• [What the task requires] The entries should be given again so that each one matches the original exactly.

___ Input data

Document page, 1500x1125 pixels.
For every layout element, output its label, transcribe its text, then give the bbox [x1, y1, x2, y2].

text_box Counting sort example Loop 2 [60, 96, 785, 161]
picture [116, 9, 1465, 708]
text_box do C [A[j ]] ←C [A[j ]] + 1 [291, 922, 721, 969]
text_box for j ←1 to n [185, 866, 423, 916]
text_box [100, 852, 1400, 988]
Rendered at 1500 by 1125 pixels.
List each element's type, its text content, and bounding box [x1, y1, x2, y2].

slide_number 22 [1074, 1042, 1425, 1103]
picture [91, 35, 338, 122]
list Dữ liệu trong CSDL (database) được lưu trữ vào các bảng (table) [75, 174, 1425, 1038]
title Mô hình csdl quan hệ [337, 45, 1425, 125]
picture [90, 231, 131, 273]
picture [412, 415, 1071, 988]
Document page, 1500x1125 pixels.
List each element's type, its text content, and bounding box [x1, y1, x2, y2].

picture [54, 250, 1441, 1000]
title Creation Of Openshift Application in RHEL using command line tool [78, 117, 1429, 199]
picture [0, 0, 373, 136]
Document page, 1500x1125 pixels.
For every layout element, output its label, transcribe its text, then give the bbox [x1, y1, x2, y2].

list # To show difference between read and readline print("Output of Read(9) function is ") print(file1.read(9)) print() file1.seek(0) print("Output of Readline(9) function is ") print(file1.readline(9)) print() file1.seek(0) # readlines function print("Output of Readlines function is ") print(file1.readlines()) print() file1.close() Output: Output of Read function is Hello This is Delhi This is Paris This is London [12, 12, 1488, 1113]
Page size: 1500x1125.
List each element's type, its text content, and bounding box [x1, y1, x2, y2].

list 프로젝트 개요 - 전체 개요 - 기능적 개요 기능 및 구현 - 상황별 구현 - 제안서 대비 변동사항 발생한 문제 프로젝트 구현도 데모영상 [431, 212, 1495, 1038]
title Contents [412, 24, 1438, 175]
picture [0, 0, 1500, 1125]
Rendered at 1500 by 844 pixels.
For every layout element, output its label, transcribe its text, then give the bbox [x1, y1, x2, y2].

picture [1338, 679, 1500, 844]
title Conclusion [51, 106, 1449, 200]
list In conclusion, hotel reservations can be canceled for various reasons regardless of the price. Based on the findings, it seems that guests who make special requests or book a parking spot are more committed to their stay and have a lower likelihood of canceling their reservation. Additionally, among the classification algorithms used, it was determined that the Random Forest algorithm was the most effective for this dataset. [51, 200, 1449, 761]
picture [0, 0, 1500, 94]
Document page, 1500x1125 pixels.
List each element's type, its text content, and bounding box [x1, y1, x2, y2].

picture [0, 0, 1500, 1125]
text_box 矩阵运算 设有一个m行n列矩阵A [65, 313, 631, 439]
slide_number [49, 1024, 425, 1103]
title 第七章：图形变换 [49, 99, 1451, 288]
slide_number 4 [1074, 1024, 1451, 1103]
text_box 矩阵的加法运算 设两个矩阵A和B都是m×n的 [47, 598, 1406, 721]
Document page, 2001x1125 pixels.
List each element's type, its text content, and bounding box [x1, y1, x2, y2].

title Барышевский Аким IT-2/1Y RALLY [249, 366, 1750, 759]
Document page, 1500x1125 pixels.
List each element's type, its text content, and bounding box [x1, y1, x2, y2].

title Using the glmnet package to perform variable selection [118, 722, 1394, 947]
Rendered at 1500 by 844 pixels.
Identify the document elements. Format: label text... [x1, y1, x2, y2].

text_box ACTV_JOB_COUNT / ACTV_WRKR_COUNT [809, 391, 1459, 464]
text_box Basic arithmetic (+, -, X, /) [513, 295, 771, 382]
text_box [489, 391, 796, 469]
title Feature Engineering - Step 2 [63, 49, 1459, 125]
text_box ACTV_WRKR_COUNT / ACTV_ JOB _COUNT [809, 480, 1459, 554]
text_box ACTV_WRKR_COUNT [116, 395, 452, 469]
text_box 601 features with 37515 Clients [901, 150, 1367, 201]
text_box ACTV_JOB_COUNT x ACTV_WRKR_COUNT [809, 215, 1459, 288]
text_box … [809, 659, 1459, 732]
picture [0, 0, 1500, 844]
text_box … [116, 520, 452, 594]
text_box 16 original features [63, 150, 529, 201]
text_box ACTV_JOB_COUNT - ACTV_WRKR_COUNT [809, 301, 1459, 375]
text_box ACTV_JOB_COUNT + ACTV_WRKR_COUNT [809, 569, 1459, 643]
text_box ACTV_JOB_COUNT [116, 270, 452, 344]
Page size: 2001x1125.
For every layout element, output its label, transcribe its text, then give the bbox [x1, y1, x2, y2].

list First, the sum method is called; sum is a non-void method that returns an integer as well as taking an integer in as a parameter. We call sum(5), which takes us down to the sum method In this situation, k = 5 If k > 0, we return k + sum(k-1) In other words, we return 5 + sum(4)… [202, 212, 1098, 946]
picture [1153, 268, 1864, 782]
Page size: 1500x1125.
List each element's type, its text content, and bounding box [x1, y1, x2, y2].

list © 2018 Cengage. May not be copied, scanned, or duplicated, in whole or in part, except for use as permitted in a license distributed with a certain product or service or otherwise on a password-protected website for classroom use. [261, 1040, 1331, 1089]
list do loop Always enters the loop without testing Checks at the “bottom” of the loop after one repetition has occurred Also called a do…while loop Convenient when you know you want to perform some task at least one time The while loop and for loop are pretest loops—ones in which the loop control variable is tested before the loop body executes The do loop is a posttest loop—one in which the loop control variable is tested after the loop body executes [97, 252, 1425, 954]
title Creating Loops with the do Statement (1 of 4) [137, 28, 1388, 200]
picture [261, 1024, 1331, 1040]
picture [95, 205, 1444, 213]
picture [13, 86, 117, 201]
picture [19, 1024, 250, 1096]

______

• [Response to the task]
Document page, 1500x1125 pixels.
For every layout element, output its label, transcribe its text, then give the bbox [x1, y1, x2, y2].

text_box Counting sort example Loop 2 [60, 96, 785, 161]
picture [116, 9, 1465, 708]
text_box do C [A[j ]] ←C [A[j ]] + 1 [291, 922, 721, 969]
text_box for j ←1 to n [185, 866, 423, 916]
text_box [100, 852, 1400, 988]
Rendered at 1500 by 1125 pixels.
List each element's type, its text content, and bounding box [x1, y1, x2, y2].

slide_number 22 [1074, 1042, 1425, 1103]
picture [91, 35, 338, 122]
list Dữ liệu trong CSDL (database) được lưu trữ vào các bảng (table) [75, 174, 1425, 1038]
title Mô hình csdl quan hệ [337, 45, 1425, 125]
picture [90, 231, 131, 273]
picture [412, 415, 1071, 988]
Document page, 1500x1125 pixels.
List each element's type, its text content, and bounding box [x1, y1, x2, y2].

picture [54, 250, 1441, 1000]
title Creation Of Openshift Application in RHEL using command line tool [78, 117, 1429, 199]
picture [0, 0, 373, 136]
Document page, 1500x1125 pixels.
For every layout element, output its label, transcribe its text, then give the bbox [x1, y1, x2, y2].

list # To show difference between read and readline print("Output of Read(9) function is ") print(file1.read(9)) print() file1.seek(0) print("Output of Readline(9) function is ") print(file1.readline(9)) print() file1.seek(0) # readlines function print("Output of Readlines function is ") print(file1.readlines()) print() file1.close() Output: Output of Read function is Hello This is Delhi This is Paris This is London [12, 12, 1488, 1113]
Page size: 1500x1125.
List each element's type, its text content, and bounding box [x1, y1, x2, y2].

list 프로젝트 개요 - 전체 개요 - 기능적 개요 기능 및 구현 - 상황별 구현 - 제안서 대비 변동사항 발생한 문제 프로젝트 구현도 데모영상 [431, 212, 1495, 1038]
title Contents [412, 24, 1438, 175]
picture [0, 0, 1500, 1125]
Rendered at 1500 by 844 pixels.
For every layout element, output its label, transcribe its text, then give the bbox [x1, y1, x2, y2].

picture [1338, 679, 1500, 844]
title Conclusion [51, 106, 1449, 200]
list In conclusion, hotel reservations can be canceled for various reasons regardless of the price. Based on the findings, it seems that guests who make special requests or book a parking spot are more committed to their stay and have a lower likelihood of canceling their reservation. Additionally, among the classification algorithms used, it was determined that the Random Forest algorithm was the most effective for this dataset. [51, 200, 1449, 761]
picture [0, 0, 1500, 94]
Document page, 1500x1125 pixels.
List each element's type, its text content, and bounding box [x1, y1, x2, y2].

picture [0, 0, 1500, 1125]
text_box 矩阵运算 设有一个m行n列矩阵A [65, 313, 631, 439]
slide_number [49, 1024, 425, 1103]
title 第七章：图形变换 [49, 99, 1451, 288]
slide_number 4 [1074, 1024, 1451, 1103]
text_box 矩阵的加法运算 设两个矩阵A和B都是m×n的 [47, 598, 1406, 721]
Document page, 2001x1125 pixels.
List each element's type, its text content, and bounding box [x1, y1, x2, y2].

title Барышевский Аким IT-2/1Y RALLY [249, 366, 1750, 759]
Document page, 1500x1125 pixels.
List each element's type, its text content, and bounding box [x1, y1, x2, y2].

title Using the glmnet package to perform variable selection [118, 722, 1394, 947]
Rendered at 1500 by 844 pixels.
Identify the document elements. Format: label text... [x1, y1, x2, y2].

text_box ACTV_JOB_COUNT / ACTV_WRKR_COUNT [809, 391, 1459, 464]
text_box Basic arithmetic (+, -, X, /) [513, 295, 771, 382]
text_box [489, 391, 796, 469]
title Feature Engineering - Step 2 [63, 49, 1459, 125]
text_box ACTV_WRKR_COUNT / ACTV_ JOB _COUNT [809, 480, 1459, 554]
text_box ACTV_WRKR_COUNT [116, 395, 452, 469]
text_box 601 features with 37515 Clients [901, 150, 1367, 201]
text_box ACTV_JOB_COUNT x ACTV_WRKR_COUNT [809, 215, 1459, 288]
text_box … [809, 659, 1459, 732]
picture [0, 0, 1500, 844]
text_box … [116, 520, 452, 594]
text_box 16 original features [63, 150, 529, 201]
text_box ACTV_JOB_COUNT - ACTV_WRKR_COUNT [809, 301, 1459, 375]
text_box ACTV_JOB_COUNT + ACTV_WRKR_COUNT [809, 569, 1459, 643]
text_box ACTV_JOB_COUNT [116, 270, 452, 344]
Page size: 2001x1125.
For every layout element, output its label, transcribe its text, then give the bbox [x1, y1, x2, y2].

list First, the sum method is called; sum is a non-void method that returns an integer as well as taking an integer in as a parameter. We call sum(5), which takes us down to the sum method In this situation, k = 5 If k > 0, we return k + sum(k-1) In other words, we return 5 + sum(4)… [202, 212, 1098, 946]
picture [1153, 268, 1864, 782]
Page size: 1500x1125.
List each element's type, its text content, and bounding box [x1, y1, x2, y2].

list © 2018 Cengage. May not be copied, scanned, or duplicated, in whole or in part, except for use as permitted in a license distributed with a certain product or service or otherwise on a password-protected website for classroom use. [261, 1040, 1331, 1089]
list do loop Always enters the loop without testing Checks at the “bottom” of the loop after one repetition has occurred Also called a do…while loop Convenient when you know you want to perform some task at least one time The while loop and for loop are pretest loops—ones in which the loop control variable is tested before the loop body executes The do loop is a posttest loop—one in which the loop control variable is tested after the loop body executes [97, 252, 1425, 954]
title Creating Loops with the do Statement (1 of 4) [137, 28, 1388, 200]
picture [261, 1024, 1331, 1040]
picture [95, 205, 1444, 213]
picture [13, 86, 117, 201]
picture [19, 1024, 250, 1096]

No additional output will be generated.